▶ _Exercise goal_
Give again, word for word, each line of the data from the first through the one containing "2. **Ease of". Pictures stay out.

Top of Entries shown

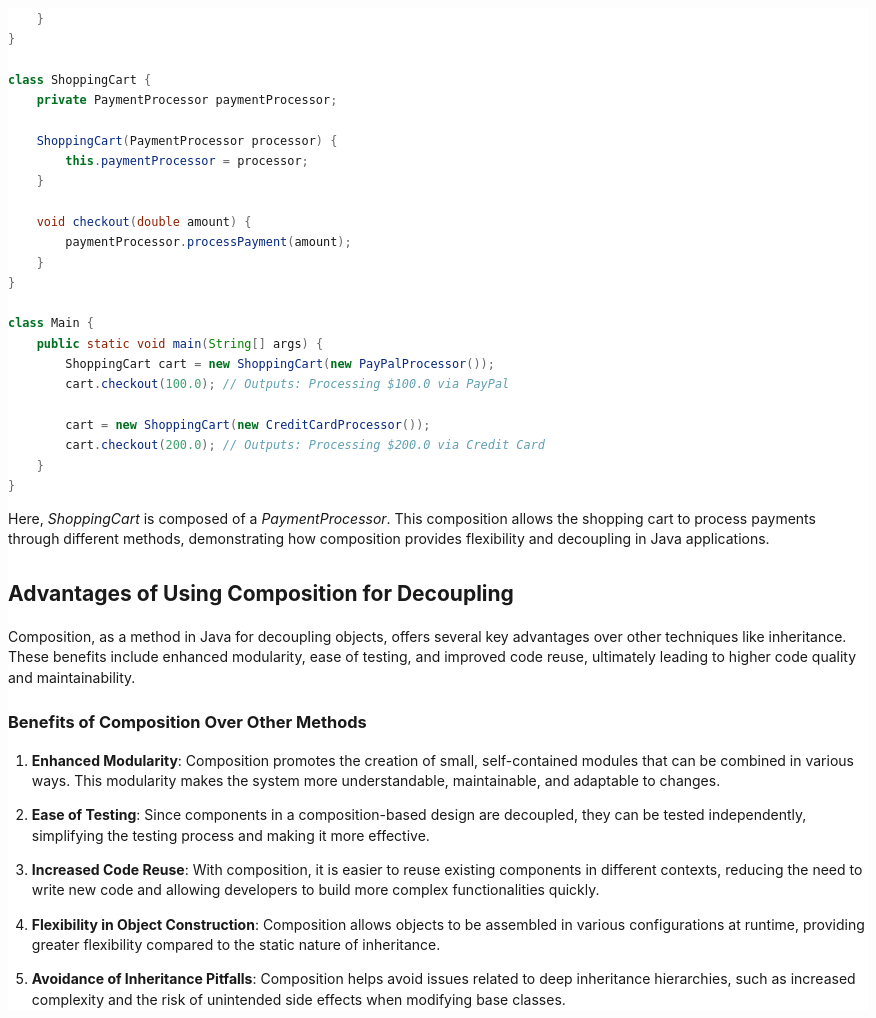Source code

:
 ```java
    }
}

class ShoppingCart {
    private PaymentProcessor paymentProcessor;

    ShoppingCart(PaymentProcessor processor) {
        this.paymentProcessor = processor;
    }

    void checkout(double amount) {
        paymentProcessor.processPayment(amount);
    }
}

class Main {
    public static void main(String[] args) {
        ShoppingCart cart = new ShoppingCart(new PayPalProcessor());
        cart.checkout(100.0); // Outputs: Processing $100.0 via PayPal

        cart = new ShoppingCart(new CreditCardProcessor());
        cart.checkout(200.0); // Outputs: Processing $200.0 via Credit Card
    }
}
```

Here, _ShoppingCart_ is composed of a _PaymentProcessor_. This composition allows the shopping cart to process payments through different methods, demonstrating how composition provides flexibility and decoupling in Java applications.

## Advantages of Using Composition for Decoupling

Composition, as a method in Java for decoupling objects, offers several key advantages over other techniques like inheritance. These benefits include enhanced modularity, ease of testing, and improved code reuse, ultimately leading to higher code quality and maintainability.

### Benefits of Composition Over Other Methods

1. **Enhanced Modularity**: Composition promotes the creation of small, self-contained modules that can be combined in various ways. This modularity makes the system more understandable, maintainable, and adaptable to changes.

2. **Ease of Testing**: Since components in a composition-based design are decoupled, they can be tested independently, simplifying the testing process and making it more effective.

3. **Increased Code Reuse**: With composition, it is easier to reuse existing components in different contexts, reducing the need to write new code and allowing developers to build more complex functionalities quickly.

4. **Flexibility in Object Construction**: Composition allows objects to be assembled in various configurations at runtime, providing greater flexibility compared to the static nature of inheritance.

5. **Avoidance of Inheritance Pitfalls**: Composition helps avoid issues related to deep inheritance hierarchies, such as increased complexity and the risk of unintended side effects when modifying base classes.
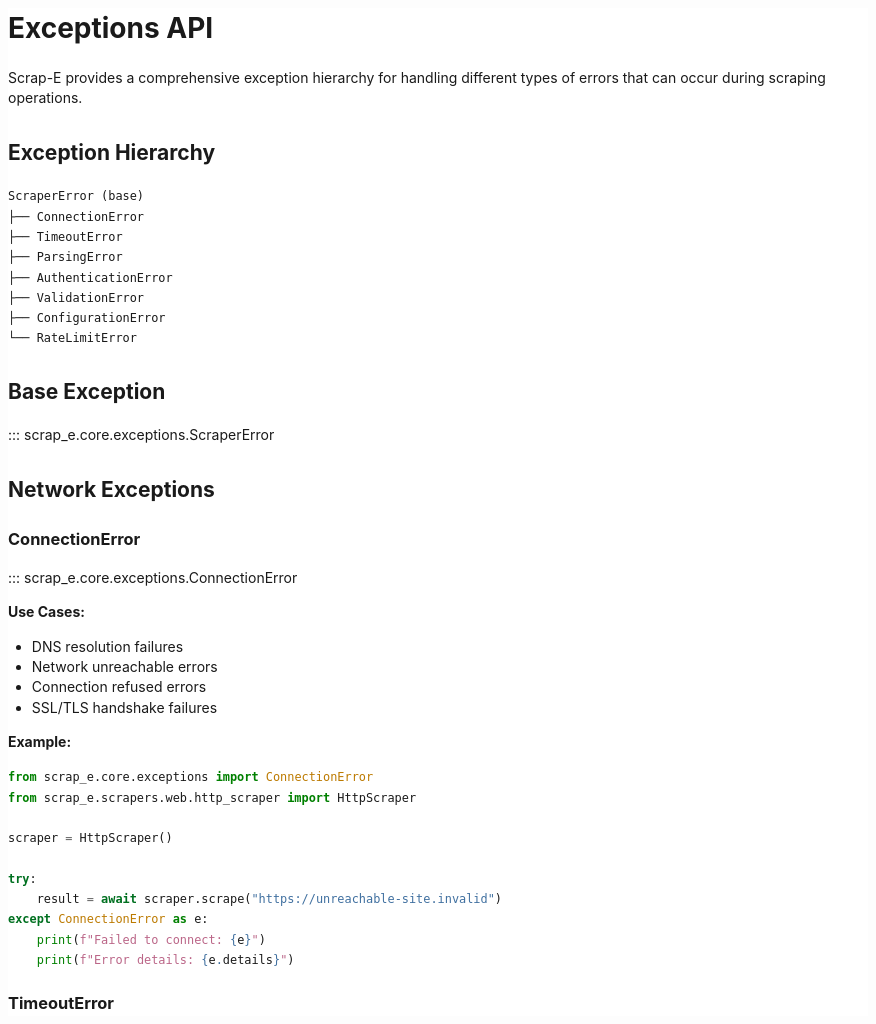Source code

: # Exceptions API

Scrap-E provides a comprehensive exception hierarchy for handling different types of errors that can occur during scraping operations.

## Exception Hierarchy

```
ScraperError (base)
├── ConnectionError
├── TimeoutError
├── ParsingError
├── AuthenticationError
├── ValidationError
├── ConfigurationError
└── RateLimitError
```

## Base Exception

::: scrap_e.core.exceptions.ScraperError

## Network Exceptions

### ConnectionError

::: scrap_e.core.exceptions.ConnectionError

**Use Cases:**

- DNS resolution failures
- Network unreachable errors
- Connection refused errors
- SSL/TLS handshake failures

**Example:**

```python
from scrap_e.core.exceptions import ConnectionError
from scrap_e.scrapers.web.http_scraper import HttpScraper

scraper = HttpScraper()

try:
    result = await scraper.scrape("https://unreachable-site.invalid")
except ConnectionError as e:
    print(f"Failed to connect: {e}")
    print(f"Error details: {e.details}")
```

### TimeoutError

Bottom of Entries shown

▶ _Reply_
Source code

:
 ```java
    }
}

class ShoppingCart {
    private PaymentProcessor paymentProcessor;

    ShoppingCart(PaymentProcessor processor) {
        this.paymentProcessor = processor;
    }

    void checkout(double amount) {
        paymentProcessor.processPayment(amount);
    }
}

class Main {
    public static void main(String[] args) {
        ShoppingCart cart = new ShoppingCart(new PayPalProcessor());
        cart.checkout(100.0); // Outputs: Processing $100.0 via PayPal

        cart = new ShoppingCart(new CreditCardProcessor());
        cart.checkout(200.0); // Outputs: Processing $200.0 via Credit Card
    }
}
```

Here, _ShoppingCart_ is composed of a _PaymentProcessor_. This composition allows the shopping cart to process payments through different methods, demonstrating how composition provides flexibility and decoupling in Java applications.

## Advantages of Using Composition for Decoupling

Composition, as a method in Java for decoupling objects, offers several key advantages over other techniques like inheritance. These benefits include enhanced modularity, ease of testing, and improved code reuse, ultimately leading to higher code quality and maintainability.

### Benefits of Composition Over Other Methods

1. **Enhanced Modularity**: Composition promotes the creation of small, self-contained modules that can be combined in various ways. This modularity makes the system more understandable, maintainable, and adaptable to changes.

2. **Ease of Testing**: Since components in a composition-based design are decoupled, they can be tested independently, simplifying the testing process and making it more effective.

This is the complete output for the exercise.